把物理spaper递上去的那一瞬间,突然开始怀疑自己是否清醒。鏖战两年的Alevel就这么地结束了,翘首盼望很久的“解放日”就这么地到来了。卸下一身重担,我感到轻松闲适,但却少了预想中的兴奋激动。旧的生活告一段落,新的又尚未开始,被卡在两者之间,有时候觉得空空的,仿佛生活一下子没有了明确的方向。不过想想,这是种难得的自由,随心所欲支配时间的自由。昨天抬回来几大本珍爱的书,我就像个被宠爱的孩子似的,真的乐坏了。真想把自己扎进书海里,只不过现在还有点心浮气躁罢了。
哈哈,被DM同学一语道破,我买的全是“死了的人写的书”。这个长假最大的心愿就是读读古书,从而使自己站在一个更高,更硬的平台上去欣赏现代人的作品。有时候读到现代作者引用古人的言论,在如饥似渴地吸收这些东西的同时,我又总觉得自己的知识像一个空空的架子,并不是一层一层铺垫起来的。这种“嫁接式”吸收知识的方式让我觉得心虚。所以,我希望自己能够真正读一读古人的名著,慢慢地形成自己的见解。这样一来,再看到别人评引这些东西的时候,便会更有自信。
不过昨天疯狂"ransack"borders和kino的恶果就是我可怜的腿!无奈,那里的书摞得像个小山一样高,害我一会蹲下一会站起来地寻觅我的“目标”们。相当于在做着非匀速蹲跳起运动,频率约为一分钟三个,延续4小时有余!!最郁闷的是寻找Republic,那家伙竟然被堆在kino书架的最顶层,害我上上下下瞎摸了半天,最后还是zz爬上梯子“摘”到了那本书。哎,现在只想直愣愣地躺在床上了。
WZ,我一新加坡的好朋友最近去了北京。他说的好“You want to export books out, and I want to import books in." 其实中国有很多文人写的书都很值得一读,只是英文原著少了些。哈哈,总之明年不用发愁空闲了。

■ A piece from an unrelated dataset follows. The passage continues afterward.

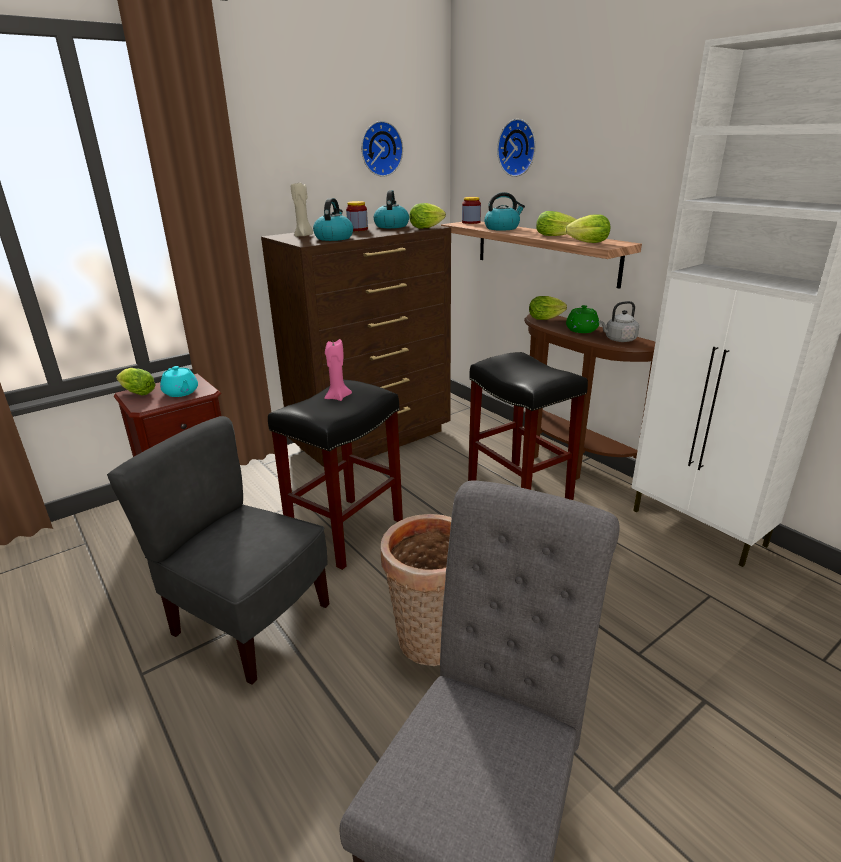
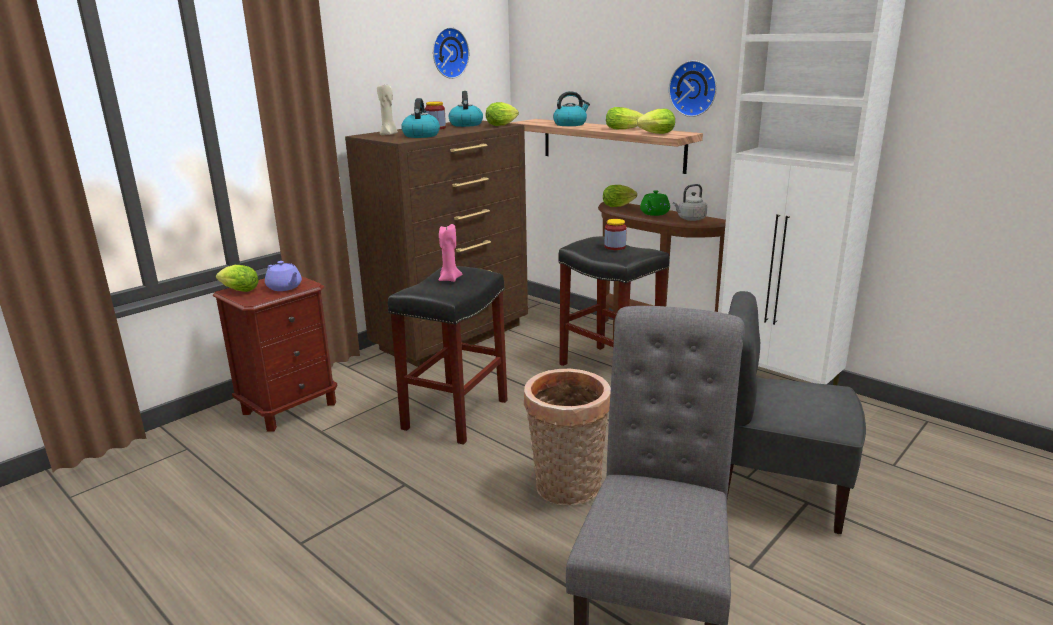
camera: 10 degrees left, 5 degrees down
grey chair [107,416,329,685] -> grey chair moved to [727,291,866,534]
turquoise teapot [160,366,198,397] -> purple teapot [265,261,302,291]
jar [462,197,481,224] -> jar moved to [605,219,627,250]
wall clock [497,119,536,177] -> wall clock moved to [669,60,717,117]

今天下午还看了一部电影,Shawshank's Redemption.看到最后真的被Andy的意志打动了,,残酷的监狱生活没有打消他对自由的渴望。凭借着一把小刀,一幅海报,他逃出了那座压碎了无数希望的牢房。"Hope is a good thing."简简单单的一句话,可是并不是每个人,在每个时刻都能够轻松说出口的。
最近还看到一则关于世界银行对中国最穷人口的收入调查,结果是“中国的基尼指数去年达到了0.4,高于1981年的0.3”。这就表明中国的贫富差距正在加剧,最穷人的收入不升反降。世界银行驻中国首席经济学家郝福满(Bert Hofman)说,这个发现非常重要。如果情况属实,这将对“水涨船高”的理论带来更多疑问。 中国的富裕人群变得更加富裕是以最贫困的人群为代价的么?又有谁能给出个公正的答案呢?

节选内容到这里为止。